C’est dans ce contexte que des figures de Nida Tounes dont le propriétaire de Nesma Nabil Karoui, l’ancien membre du comité central du RCD Raouf Khammassi, le transfuge d’al-Ittijah al-Islam (mouvement de la tendance islamique, MIT), aujourd’hui dirigeant de Nidaa, Khaled Chawket et d’autres nidaouis, ont lancé la semaine dernière le forum de la famille destourienne, une association de la société civile, dont la mission est d’évaluer l’expérience destourienne, d’en revenir aux origines notamment à l’œuvre des pères fondateurs à l’instar d’Abdalaziz Thaâlbi, (un islamiste réformateur, l’un des précurseurs du mouvement réformiste du 19ème siècle et fondateur du Destour), et de pousser vers plus de rapprochement entre destouriens et islamistes, autour de la vocation nationale et de l’Islam tunisien, pour les paraphraser.

Cette démarche trouve des échos favorables chez les islamistes qui se proclament, eux aussi, de l’héritage de Thaâlbi. Dans une interview à al-Arabi al-Jadid quasi-concomitante au lancement de l’initiative destourienne, le président d’Ennahdha a affirmé qu’islamistes et destouriens ont le même grand-père (ndlr : père spirituel), en l’occurrence Cheikh Thaâlbi, plaidant pour la mise en avant de dénominateurs communs entre familles politiques loin de toute exclusion et polarisation.

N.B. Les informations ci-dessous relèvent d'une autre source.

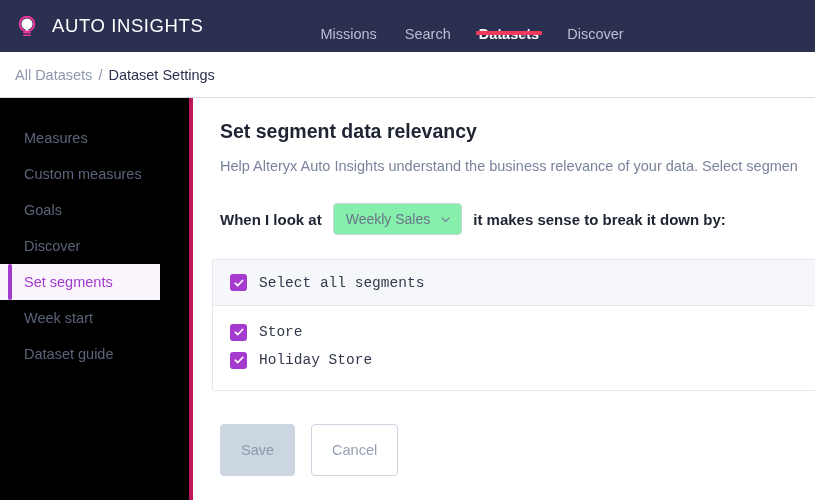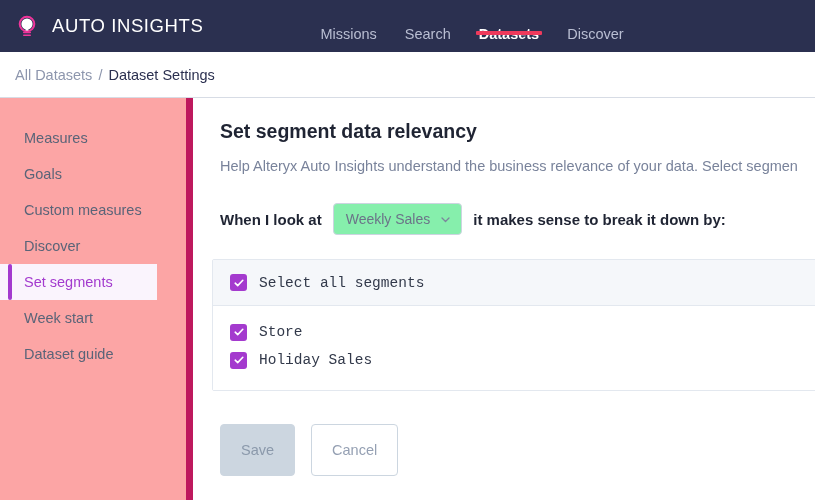--- a/index.html
+++ b/index.html
@@ -77,23 +77,23 @@
   .bc-current { color: #2b3050; }
 
   
   .shell {
     display: flex;
     height: calc(501px - 52px - 47px);
   }
   .sidebar {
     width: 193px;
     flex: 0 0 193px;
-    border-right: 7px solid #be185d;
+    border-right: 4px solid #be185d;
     padding-top: 22px;
-    background: #fca5a5;
+    background: #000000;
   }
   .side-item {
     position: relative;
     height: 36px;
     display: flex;
     align-items: center;
     padding-left: 24px;
     margin-right: 29px;
     color: #5a6478;
     font-size: 14.5px;
@@ -256,22 +256,22 @@
 <div class="breadcrumb">
   <span class="bc-link">All Datasets</span>
   <span class="bc-sep">/</span>
   <span class="bc-current">Dataset Settings</span>
 </div>
 
 <div class="shell">
 
   <aside class="sidebar">
     <div class="side-item">Measures</div>
+    <div class="side-item">Custom measures</div>
     <div class="side-item">Goals</div>
-    <div class="side-item">Custom measures</div>
     <div class="side-item">Discover</div>
     <div class="side-item active">Set segments</div>
     <div class="side-item">Week start</div>
     <div class="side-item">Dataset guide</div>
   </aside>
 
   <main class="content">
     <h1 class="page-title">Set segment data relevancy</h1>
     <p class="page-desc">Help Alteryx Auto Insights understand the business relevance of your data. Select segmen</p>
 
@@ -306,21 +306,21 @@
             </svg>
           </span>
           <span class="seg-label">Store</span>
         </div>
         <div class="seg-row">
           <span class="cbx">
             <svg width="12" height="12" viewBox="0 0 12 12">
               <path d="M2.2 6.2 L4.7 8.6 L9.8 3.3" fill="none" stroke="#ffffff" stroke-width="1.6" stroke-linecap="round" stroke-linejoin="round"></path>
             </svg>
           </span>
-          <span class="seg-label">Holiday Sales</span>
+          <span class="seg-label">Holiday Store</span>
         </div>
       </div>
     </div>
 
     <div class="actions">
       <button class="btn btn-save">Save</button>
       <button class="btn btn-cancel">Cancel</button>
     </div>
   </main>
 </div>

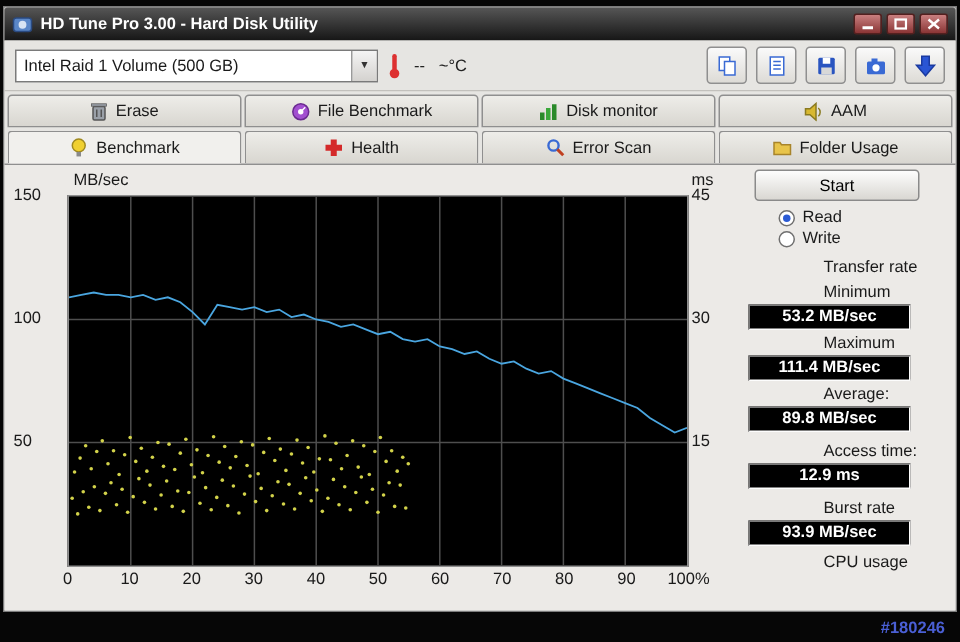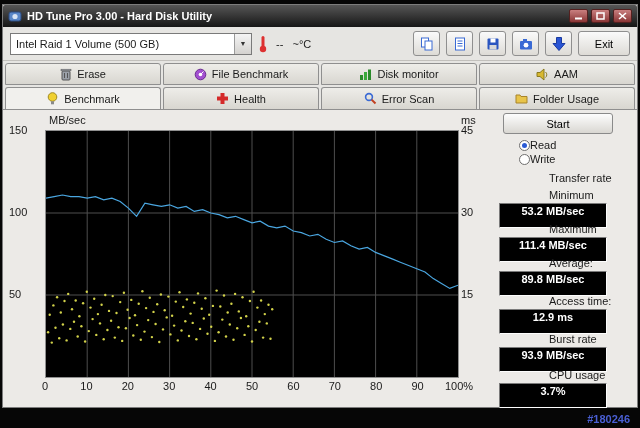--- a/index.html
+++ b/index.html
@@ -53,27 +53,27 @@
   .plot svg { display:block; width:412px; height:246px; }
 
   .xlabels { position:absolute; left:42px; top:270px; width:414px; height:12px; }
   .xlabels span { position:absolute; top:0; transform:translateX(-50%); font-size:11px; color:#1a1a1a; }
 
   
   .rpanel { position:absolute; left:488px; top:0; width:146px; height:100%; }
   .start-btn { position:absolute; left:12px; top:3px; width:110px; height:21px;
                background:linear-gradient(#fdfdfd,#d9d7d2); border:1px solid #8a8a8a; border-radius:3px;
                font-family:"Liberation Sans",sans-serif; font-size:11px; cursor:pointer; }
-  .radio-row { position:absolute; left:28px; display:flex; align-items:center; cursor:pointer; }
+  .radio-row { position:absolute; left:28px; display:flex; align-items:center; gap:5px; cursor:pointer; }
   .radio { width:11px; height:11px; border-radius:50%; background:#fff; border:1px solid #6f6f6f;
            display:inline-block; position:relative; }
   .radio.checked::after { content:""; position:absolute; left:2px; top:2px; width:5px; height:5px;
            border-radius:50%; background:#2a5ad4; }
   .rp-label { position:absolute; left:10px; white-space:nowrap;margin-left:48px; }
-  .val-box { position:absolute; left:8px; width:108px; height:25px; background:#000; color:#fff;
+  .val-box { position:absolute; left:8px; width:108px; height:17px; background:#000; color:#fff;
              font-weight:bold; font-size:11px; line-height:14px; text-align:center;
              border:1px solid; border-color:#7a7a7a #fdfdfd #fdfdfd #7a7a7a; }
 
   .watermark { position:absolute; right:10px; bottom:3px; color:#4a5fd4; font-weight:bold; }
 </style>
 </head>
 <body>
 
 <div class="window">
 
@@ -144,21 +144,20 @@
           <rect x="1" y="4" width="12" height="8.5" rx="1" fill="#3a6ad4"></rect>
           <circle cx="7" cy="8.2" r="2.4" fill="#fff"></circle>
           <rect x="4" y="2" width="4" height="2.5" fill="#3a6ad4"></rect>
         </svg>
     </button>
     <button class="tool-btn">
       <svg width="16" height="16">
           <polygon points="8,14.5 2,7.5 5.5,7.5 5.5,1.5 10.5,1.5 10.5,7.5 14,7.5" fill="#2a55d4" stroke="#1a3aa0"></polygon>
         </svg>
     </button>
-    <button class="exit-btn">Exit</button>
   </div>
 
   <div class="tabrow row1">
     <div class="tab">
       <span class="ticon">
           <svg width="12" height="13">
             <rect x="2" y="3" width="8" height="9" rx="1" fill="#9aa0a8" stroke="#555"></rect>
             <rect x="1" y="1.2" width="10" height="1.6" fill="#9aa0a8" stroke="#555" stroke-width="0.5"></rect>
             <line x1="4.5" y1="5" x2="4.5" y2="10" stroke="#555"></line>
             <line x1="7.5" y1="5" x2="7.5" y2="10" stroke="#555"></line>
@@ -424,19 +423,18 @@
       <div class="rp-label" style="top:147px">Average:</div>
       <div class="val-box" style="top:161px">89.8 MB/sec</div>
 
       <div class="rp-label" style="top:185px">Access time:</div>
       <div class="val-box" style="top:199px">12.9 ms</div>
 
       <div class="rp-label" style="top:223px">Burst rate</div>
       <div class="val-box" style="top:237px">93.9 MB/sec</div>
 
       <div class="rp-label" style="top:259px">CPU usage</div>
-      <div class="val-box" style="top:273px">3.7%</div>
     </div>
 
   </div>
 </div>
 
 <div class="watermark">#180246</div>
 
 </body></html>

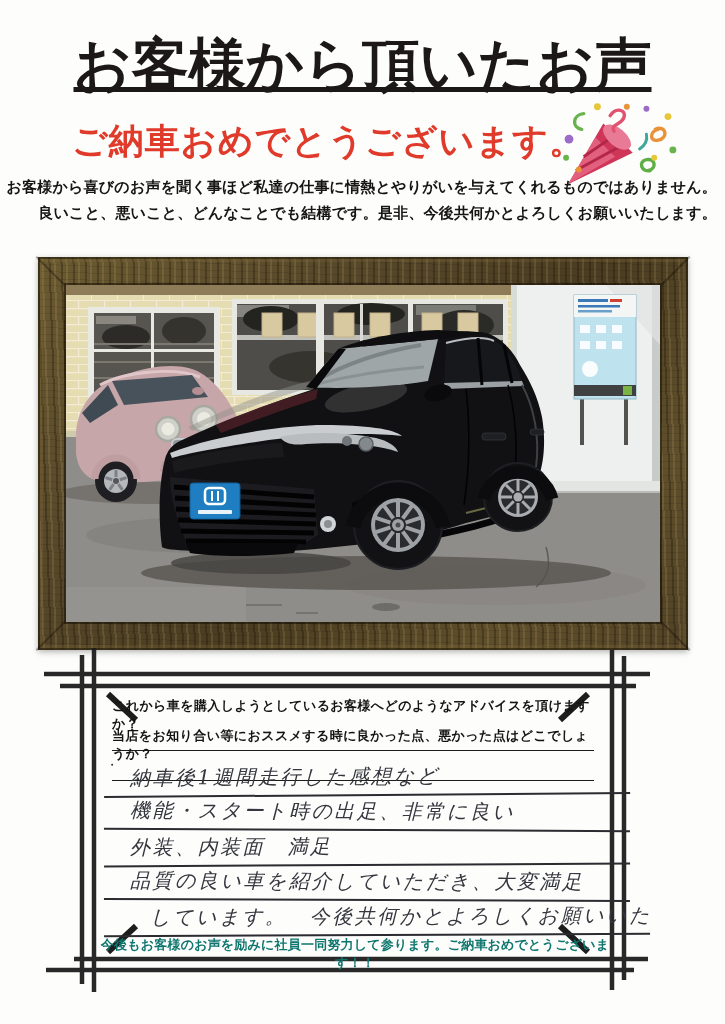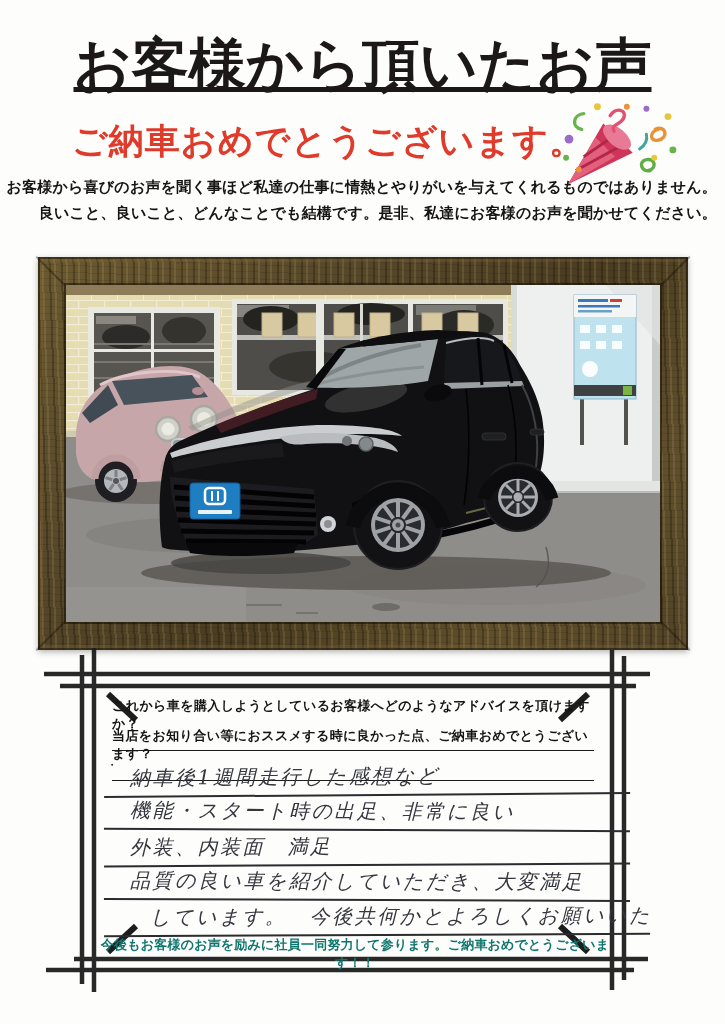--- a/index.html
+++ b/index.html
@@ -71,21 +71,21 @@
     <circle cx="94" cy="13" r="3" fill="#9a6bc9"></circle>
     <circle cx="116" cy="21" r="3.5" fill="#e8c63a"></circle>
     <circle cx="121" cy="55" r="3.5" fill="#69b34c"></circle>
     <circle cx="102" cy="63" r="3" fill="#e8c63a"></circle>
     <circle cx="12" cy="63" r="3" fill="#69b34c"></circle>
     <circle cx="25" cy="75" r="3" fill="#e8923a"></circle>
   </svg>
 
   <p class="intro">
     <span>お客様から喜びのお声を聞く事ほど私達の仕事に情熱とやりがいを与えてくれるものではありません。</span><br>
-    <span>良いこと、良いこと、どんなことでも結構です。是非、私達にお客様のお声を聞かせてください。</span>
+    <span>良いこと、悪いこと、どんなことでも結構です。是非、今後共何かとよろしくお願いいたします。</span>
   </p>
 
   <div class="photo-frame">
     <div class="miter tl"></div>
     <div class="miter tr"></div>
     <div class="miter bl"></div>
     <div class="miter br"></div>
     <div class="photo">
       <svg viewBox="0 0 594 337" preserveAspectRatio="none">
         <defs>
@@ -316,21 +316,21 @@
     </g>
     <g stroke="#1d1d1d" stroke-width="6" stroke-linecap="butt">
       <line x1="72" y1="54" x2="100" y2="80"></line>
       <line x1="552" y1="54" x2="524" y2="80"></line>
       <line x1="72" y1="312" x2="100" y2="286"></line>
       <line x1="552" y1="312" x2="524" y2="286"></line>
     </g>
   </svg>
 
   <div class="q q1">これから車を購入しようとしているお客様へどのようなアドバイスを頂けますか？</div>
-  <div class="q q2">当店をお知り合い等におススメする時に良かった点、ご納車おめでとうございます？</div>
+  <div class="q q2">当店をお知り合い等におススメする時に良かった点、悪かった点はどこでしょうか？</div>
 
   <span class="bullet">・</span>
   <div class="ans a1">納車後1週間走行した感想など</div>
   <div class="ans a2">機能・スタート時の出足、非常に良い</div>
   <div class="ans a3">外装、内装面　満足</div>
   <div class="ans a4">品質の良い車を紹介していただき、大変満足</div>
   <div class="ans a5">しています。　今後共何かとよろしくお願いいたします。</div>
 
   <div class="box-footer">今後もお客様のお声を励みに社員一同努力して参ります。ご納車おめでとうございます！！</div>
 

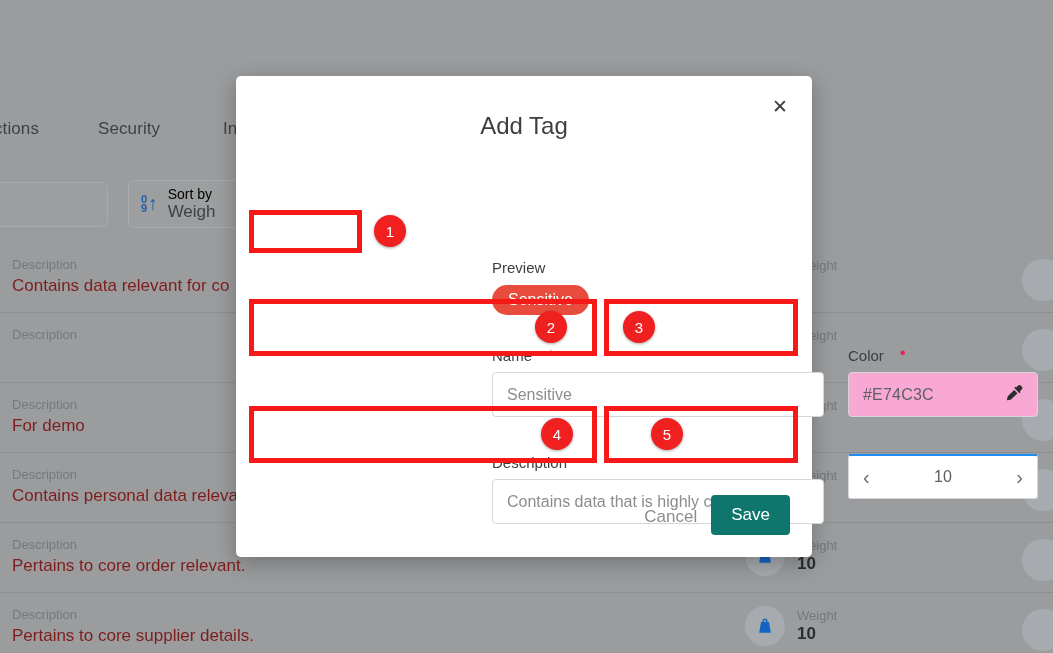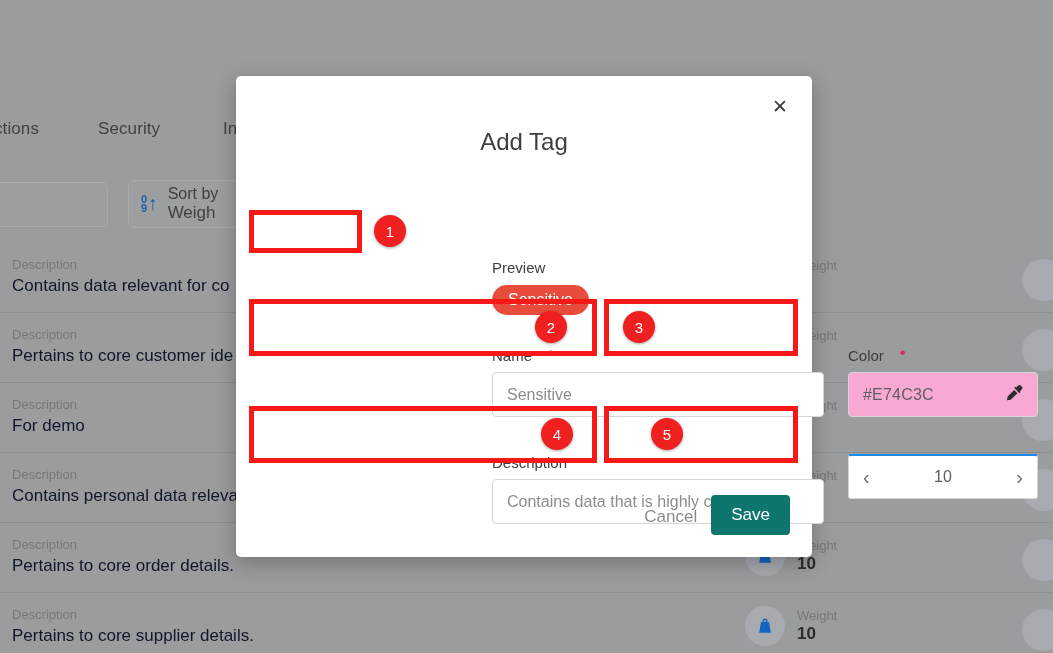--- a/index.html
+++ b/index.html
@@ -99,21 +99,21 @@
     line-height: 9px;
     color: #1d5fa8;
   }
   .sort-arrow {
     font-size: 19px;
     line-height: 16px;
     color: #1d5fa8;
     font-weight: bold;
   }
   .sortby-text { display: flex; flex-direction: column; line-height: 1.15; }
-  .sortby-label { font-size: 16px; color: #404040; }
+  .sortby-label { font-size: 14px; color: #000000; }
   .sortby-value { font-size: 17px; color: #3f4244; white-space: nowrap; }
 
   .bg-rows {
     position: absolute;
     left: 0; top: 243px;
     width: 1053px;
     bottom: 0;
     background: #9a9c9e;
   }
   .bg-row {
@@ -126,21 +126,21 @@
     position: absolute;
     left: 12px; top: 13px;
   }
   .bg-desc-label {
     font-size: 13px;
     color: #76797c;
     line-height: 18px;
   }
   .bg-desc-value {
     font-size: 17px;
-    color: #0f172a;
+    color: #7f1d1d;
     line-height: 23px;
     white-space: nowrap;
   }
   .bg-row-weight {
     position: absolute;
     left: 745px; top: 13px;
     display: flex;
     align-items: center;
     gap: 12px;
   }
@@ -183,21 +183,21 @@
     align-items: center;
     justify-content: center;
     color: #3c3f42;
     font-size: 19px;
     cursor: pointer;
     line-height: 1;
   }
 
   .modal-title {
     position: absolute;
-    left: 0; top: 52px;
+    left: 0; top: 36px;
     width: 100%;
     text-align: center;
     font-size: 24px;
     color: #3c3f42;
     font-weight: normal;
   }
 
   .field-label {
     font-size: 15px;
     color: #3c3f42;
@@ -426,21 +426,20 @@
             <span class="weight-label">Weight</span>
             <span class="weight-value">0</span>
           </span>
         </div>
         <div class="bg-row-avatar-right"></div>
       </div>
 
       <div class="bg-row">
         <div class="bg-row-desc">
           <div class="bg-desc-label">Description</div>
-          <div class="bg-desc-value">Pertains to core customer ide</div>
         </div>
         <div class="bg-row-weight">
           <span class="weight-avatar">
             <svg width="20" height="20" viewBox="0 0 24 24" aria-hidden="true">
                 <path fill="#1565c0" d="M12 3a3 3 0 0 0-3 3c0 .4.08.77.22 1.11H7.2L5 20h14L16.8 7.11h-2.02c.14-.34.22-.71.22-1.11a3 3 0 0 0-3-3zm0 1.8a1.2 1.2 0 1 1 0 2.4 1.2 1.2 0 0 1 0-2.4z"></path>
               </svg>
           </span>
           <span class="weight-text">
             <span class="weight-label">Weight</span>
             <span class="weight-value">0</span>
@@ -483,21 +482,21 @@
             <span class="weight-label">Weight</span>
             <span class="weight-value">0</span>
           </span>
         </div>
         <div class="bg-row-avatar-right"></div>
       </div>
 
       <div class="bg-row">
         <div class="bg-row-desc">
           <div class="bg-desc-label">Description</div>
-          <div class="bg-desc-value">Pertains to core order details.</div>
+          <div class="bg-desc-value">Pertains to core order relevant.</div>
         </div>
         <div class="bg-row-weight">
           <span class="weight-avatar">
             <svg width="20" height="20" viewBox="0 0 24 24" aria-hidden="true">
                 <path fill="#1565c0" d="M12 3a3 3 0 0 0-3 3c0 .4.08.77.22 1.11H7.2L5 20h14L16.8 7.11h-2.02c.14-.34.22-.71.22-1.11a3 3 0 0 0-3-3zm0 1.8a1.2 1.2 0 1 1 0 2.4 1.2 1.2 0 0 1 0-2.4z"></path>
               </svg>
           </span>
           <span class="weight-text">
             <span class="weight-label">Weight</span>
             <span class="weight-value">10</span>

Les prochains jours nous diront le sérieux de cette initiative, on aura néanmoins remarqué que ceux qui ont œuvré à nourrir les divisions, la polarisation et les tiraillements idéologiques et à entretenir la fausse polémique sur l’identité, durant les premières années post-révolution, changent leur fusil d’épaule , et s’affichent comme vecteurs de rapprochement et d’unité.

Si ce cheminement venait à aboutir, et si la coalition entre Nidaa et Ennahdha se consolide, cela donnera du fil à retordre aux autres familles politiques, notamment les sociaux-démocrates, dont les tentatives de rassemblement tardent à voir le jour.

Un fonctionnement démocratique sain et durable avec un pouvoir fort et une opposition solide, et une réelle alternance au pouvoir ne peuvent se concevoir qu’avec l’avènement de grands ensembles politiques…mais il ne s’agit là que de conjectures, dont la fiabilité et la faisabilité seront tributaires des aléas et des humeurs politiques.
H.J.  


 

Commentaires 

 
#2 H.J toujours au top
Ecrit par Luciano     16-09-2015 07:03
Rien à dire, toujours des analyses claires, nettes et précis.
 
 
#1 angélisme journalistique
Ecrit par Royaliste     14-09-2015 19:24
1-l'auteur a 'omis' de mentionner pourquoi les islamistes ont etes reprimés.

je vous rappel, et c est un fait historique que les islamistes ont toujours eu recours a la violence et l'Etat a bien défendu les citoyens innocents (...)

2-pourquoi ghannouchi a changé de discours? Est-ce que c'est lié a la peur d un scénario a l'égyptienne ou par amour du consensus?

3- ce qui a rapproché les 2 ennemis c est d'une part le pragmatisme, l'un ne peu gouverner sans l'autre et d'autre part, un accord de reconciliation qui pousse nidaa a enterré les dossiers impliquant nahdha (lien avec le terrorisme, assasinats politiques, envoie de terroristes en Syrie,corruption, affaires de l'ex ministre des affaires étrangères, nominations partisanes, infiltration de la police...) et en contre partie nahdha va enterrer les dossiers de la corruption de nidaa....et qui est le perdant dans cet accord?